[Start of section]

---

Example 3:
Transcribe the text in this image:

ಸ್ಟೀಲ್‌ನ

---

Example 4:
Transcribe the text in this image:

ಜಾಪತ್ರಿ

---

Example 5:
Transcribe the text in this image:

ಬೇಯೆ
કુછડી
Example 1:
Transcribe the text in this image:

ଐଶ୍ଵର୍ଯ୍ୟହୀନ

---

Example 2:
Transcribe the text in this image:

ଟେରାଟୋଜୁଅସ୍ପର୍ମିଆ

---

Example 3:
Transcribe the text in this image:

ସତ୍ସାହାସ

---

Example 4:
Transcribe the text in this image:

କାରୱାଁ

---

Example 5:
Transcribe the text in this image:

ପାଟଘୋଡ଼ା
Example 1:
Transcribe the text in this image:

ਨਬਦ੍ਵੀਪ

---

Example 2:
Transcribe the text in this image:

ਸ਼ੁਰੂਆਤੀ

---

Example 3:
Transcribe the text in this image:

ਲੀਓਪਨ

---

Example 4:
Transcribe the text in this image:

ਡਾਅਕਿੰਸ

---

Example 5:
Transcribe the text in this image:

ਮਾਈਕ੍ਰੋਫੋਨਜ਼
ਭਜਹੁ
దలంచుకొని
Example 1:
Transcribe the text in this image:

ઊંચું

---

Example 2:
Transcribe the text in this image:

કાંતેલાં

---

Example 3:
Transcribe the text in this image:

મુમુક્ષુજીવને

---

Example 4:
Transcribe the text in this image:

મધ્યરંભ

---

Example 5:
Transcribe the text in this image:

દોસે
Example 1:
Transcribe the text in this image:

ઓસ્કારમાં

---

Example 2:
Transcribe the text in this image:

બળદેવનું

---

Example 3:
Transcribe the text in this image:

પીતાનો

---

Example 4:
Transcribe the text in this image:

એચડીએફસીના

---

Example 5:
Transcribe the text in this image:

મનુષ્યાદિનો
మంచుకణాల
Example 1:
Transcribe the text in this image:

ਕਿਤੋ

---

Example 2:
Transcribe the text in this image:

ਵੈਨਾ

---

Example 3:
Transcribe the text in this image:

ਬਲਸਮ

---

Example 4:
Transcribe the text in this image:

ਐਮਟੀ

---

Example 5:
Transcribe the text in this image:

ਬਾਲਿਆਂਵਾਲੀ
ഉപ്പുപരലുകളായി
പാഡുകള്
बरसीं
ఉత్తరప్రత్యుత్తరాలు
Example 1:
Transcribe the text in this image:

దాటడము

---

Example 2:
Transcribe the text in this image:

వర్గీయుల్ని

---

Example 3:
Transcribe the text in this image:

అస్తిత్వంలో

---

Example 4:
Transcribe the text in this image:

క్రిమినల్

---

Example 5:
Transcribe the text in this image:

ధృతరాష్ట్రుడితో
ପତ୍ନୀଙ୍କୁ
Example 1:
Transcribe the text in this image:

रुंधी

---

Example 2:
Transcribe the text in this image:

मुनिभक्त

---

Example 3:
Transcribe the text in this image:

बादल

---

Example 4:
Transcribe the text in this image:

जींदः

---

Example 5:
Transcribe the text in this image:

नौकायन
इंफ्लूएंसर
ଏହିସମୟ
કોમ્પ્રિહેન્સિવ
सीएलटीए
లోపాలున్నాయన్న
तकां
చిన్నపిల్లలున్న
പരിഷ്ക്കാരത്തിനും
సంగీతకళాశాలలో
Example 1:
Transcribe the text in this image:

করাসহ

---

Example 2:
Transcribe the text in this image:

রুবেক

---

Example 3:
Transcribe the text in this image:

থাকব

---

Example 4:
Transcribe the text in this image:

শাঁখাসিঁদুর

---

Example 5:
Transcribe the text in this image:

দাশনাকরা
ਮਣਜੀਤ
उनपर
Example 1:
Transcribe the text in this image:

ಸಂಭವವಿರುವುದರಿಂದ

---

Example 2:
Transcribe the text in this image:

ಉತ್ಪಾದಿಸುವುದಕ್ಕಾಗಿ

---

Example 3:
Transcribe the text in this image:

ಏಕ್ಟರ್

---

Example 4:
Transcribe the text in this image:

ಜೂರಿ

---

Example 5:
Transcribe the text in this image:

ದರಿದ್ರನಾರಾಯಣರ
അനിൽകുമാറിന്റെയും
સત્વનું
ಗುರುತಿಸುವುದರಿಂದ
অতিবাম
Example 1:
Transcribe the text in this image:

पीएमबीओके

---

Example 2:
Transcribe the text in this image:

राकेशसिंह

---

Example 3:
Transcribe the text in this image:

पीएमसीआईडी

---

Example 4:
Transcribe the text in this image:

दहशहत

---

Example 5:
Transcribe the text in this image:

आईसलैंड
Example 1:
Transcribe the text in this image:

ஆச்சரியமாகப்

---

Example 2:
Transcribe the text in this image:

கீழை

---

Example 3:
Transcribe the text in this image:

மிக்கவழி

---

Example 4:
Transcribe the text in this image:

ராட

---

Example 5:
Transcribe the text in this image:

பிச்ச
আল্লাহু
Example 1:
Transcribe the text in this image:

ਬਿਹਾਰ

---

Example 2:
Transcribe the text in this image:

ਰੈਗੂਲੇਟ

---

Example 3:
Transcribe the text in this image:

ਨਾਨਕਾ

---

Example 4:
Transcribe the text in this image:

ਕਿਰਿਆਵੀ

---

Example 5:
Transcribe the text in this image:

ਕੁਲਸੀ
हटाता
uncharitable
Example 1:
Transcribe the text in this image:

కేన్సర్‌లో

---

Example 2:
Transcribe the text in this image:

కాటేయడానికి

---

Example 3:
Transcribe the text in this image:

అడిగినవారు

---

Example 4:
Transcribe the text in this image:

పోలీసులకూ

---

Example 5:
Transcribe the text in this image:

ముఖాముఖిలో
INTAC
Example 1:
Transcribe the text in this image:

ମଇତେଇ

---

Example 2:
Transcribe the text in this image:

[End of section]

Exercise directions >> Reproduce all of the records exactly.

Solution >>
---

Example 3:
Transcribe the text in this image:

ಸ್ಟೀಲ್‌ನ

---

Example 4:
Transcribe the text in this image:

ಜಾಪತ್ರಿ

---

Example 5:
Transcribe the text in this image:

ಬೇಯೆ
કુછડી
Example 1:
Transcribe the text in this image:

ଐଶ୍ଵର୍ଯ୍ୟହୀନ

---

Example 2:
Transcribe the text in this image:

ଟେରାଟୋଜୁଅସ୍ପର୍ମିଆ

---

Example 3:
Transcribe the text in this image:

ସତ୍ସାହାସ

---

Example 4:
Transcribe the text in this image:

କାରୱାଁ

---

Example 5:
Transcribe the text in this image:

ପାଟଘୋଡ଼ା
Example 1:
Transcribe the text in this image:

ਨਬਦ੍ਵੀਪ

---

Example 2:
Transcribe the text in this image:

ਸ਼ੁਰੂਆਤੀ

---

Example 3:
Transcribe the text in this image:

ਲੀਓਪਨ

---

Example 4:
Transcribe the text in this image:

ਡਾਅਕਿੰਸ

---

Example 5:
Transcribe the text in this image:

ਮਾਈਕ੍ਰੋਫੋਨਜ਼
ਭਜਹੁ
దలంచుకొని
Example 1:
Transcribe the text in this image:

ઊંચું

---

Example 2:
Transcribe the text in this image:

કાંતેલાં

---

Example 3:
Transcribe the text in this image:

મુમુક્ષુજીવને

---

Example 4:
Transcribe the text in this image:

મધ્યરંભ

---

Example 5:
Transcribe the text in this image:

દોસે
Example 1:
Transcribe the text in this image:

ઓસ્કારમાં

---

Example 2:
Transcribe the text in this image:

બળદેવનું

---

Example 3:
Transcribe the text in this image:

પીતાનો

---

Example 4:
Transcribe the text in this image:

એચડીએફસીના

---

Example 5:
Transcribe the text in this image:

મનુષ્યાદિનો
మంచుకణాల
Example 1:
Transcribe the text in this image:

ਕਿਤੋ

---

Example 2:
Transcribe the text in this image:

ਵੈਨਾ

---

Example 3:
Transcribe the text in this image:

ਬਲਸਮ

---

Example 4:
Transcribe the text in this image:

ਐਮਟੀ

---

Example 5:
Transcribe the text in this image:

ਬਾਲਿਆਂਵਾਲੀ
ഉപ്പുപരലുകളായി
പാഡുകള്
बरसीं
ఉత్తరప్రత్యుత్తరాలు
Example 1:
Transcribe the text in this image:

దాటడము

---

Example 2:
Transcribe the text in this image:

వర్గీయుల్ని

---

Example 3:
Transcribe the text in this image:

అస్తిత్వంలో

---

Example 4:
Transcribe the text in this image:

క్రిమినల్

---

Example 5:
Transcribe the text in this image:

ధృతరాష్ట్రుడితో
ପତ୍ନୀଙ୍କୁ
Example 1:
Transcribe the text in this image:

रुंधी

---

Example 2:
Transcribe the text in this image:

मुनिभक्त

---

Example 3:
Transcribe the text in this image:

बादल

---

Example 4:
Transcribe the text in this image:

जींदः

---

Example 5:
Transcribe the text in this image:

नौकायन
इंफ्लूएंसर
ଏହିସମୟ
કોમ્પ્રિહેન્સિવ
सीएलटीए
లోపాలున్నాయన్న
तकां
చిన్నపిల్లలున్న
പരിഷ്ക്കാരത്തിനും
సంగీతకళాశాలలో
Example 1:
Transcribe the text in this image:

করাসহ

---

Example 2:
Transcribe the text in this image:

রুবেক

---

Example 3:
Transcribe the text in this image:

থাকব

---

Example 4:
Transcribe the text in this image:

শাঁখাসিঁদুর

---

Example 5:
Transcribe the text in this image:

দাশনাকরা
ਮਣਜੀਤ
उनपर
Example 1:
Transcribe the text in this image:

ಸಂಭವವಿರುವುದರಿಂದ

---

Example 2:
Transcribe the text in this image:

ಉತ್ಪಾದಿಸುವುದಕ್ಕಾಗಿ

---

Example 3:
Transcribe the text in this image:

ಏಕ್ಟರ್

---

Example 4:
Transcribe the text in this image:

ಜೂರಿ

---

Example 5:
Transcribe the text in this image:

ದರಿದ್ರನಾರಾಯಣರ
അനിൽകുമാറിന്റെയും
સત્વનું
ಗುರುತಿಸುವುದರಿಂದ
অতিবাম
Example 1:
Transcribe the text in this image:

पीएमबीओके

---

Example 2:
Transcribe the text in this image:

राकेशसिंह

---

Example 3:
Transcribe the text in this image:

पीएमसीआईडी

---

Example 4:
Transcribe the text in this image:

दहशहत

---

Example 5:
Transcribe the text in this image:

आईसलैंड
Example 1:
Transcribe the text in this image:

ஆச்சரியமாகப்

---

Example 2:
Transcribe the text in this image:

கீழை

---

Example 3:
Transcribe the text in this image:

மிக்கவழி

---

Example 4:
Transcribe the text in this image:

ராட

---

Example 5:
Transcribe the text in this image:

பிச்ச
আল্লাহু
Example 1:
Transcribe the text in this image:

ਬਿਹਾਰ

---

Example 2:
Transcribe the text in this image:

ਰੈਗੂਲੇਟ

---

Example 3:
Transcribe the text in this image:

ਨਾਨਕਾ

---

Example 4:
Transcribe the text in this image:

ਕਿਰਿਆਵੀ

---

Example 5:
Transcribe the text in this image:

ਕੁਲਸੀ
हटाता
uncharitable
Example 1:
Transcribe the text in this image:

కేన్సర్‌లో

---

Example 2:
Transcribe the text in this image:

కాటేయడానికి

---

Example 3:
Transcribe the text in this image:

అడిగినవారు

---

Example 4:
Transcribe the text in this image:

పోలీసులకూ

---

Example 5:
Transcribe the text in this image:

ముఖాముఖిలో
INTAC
Example 1:
Transcribe the text in this image:

ମଇତେଇ

---

Example 2:
Transcribe the text in this image:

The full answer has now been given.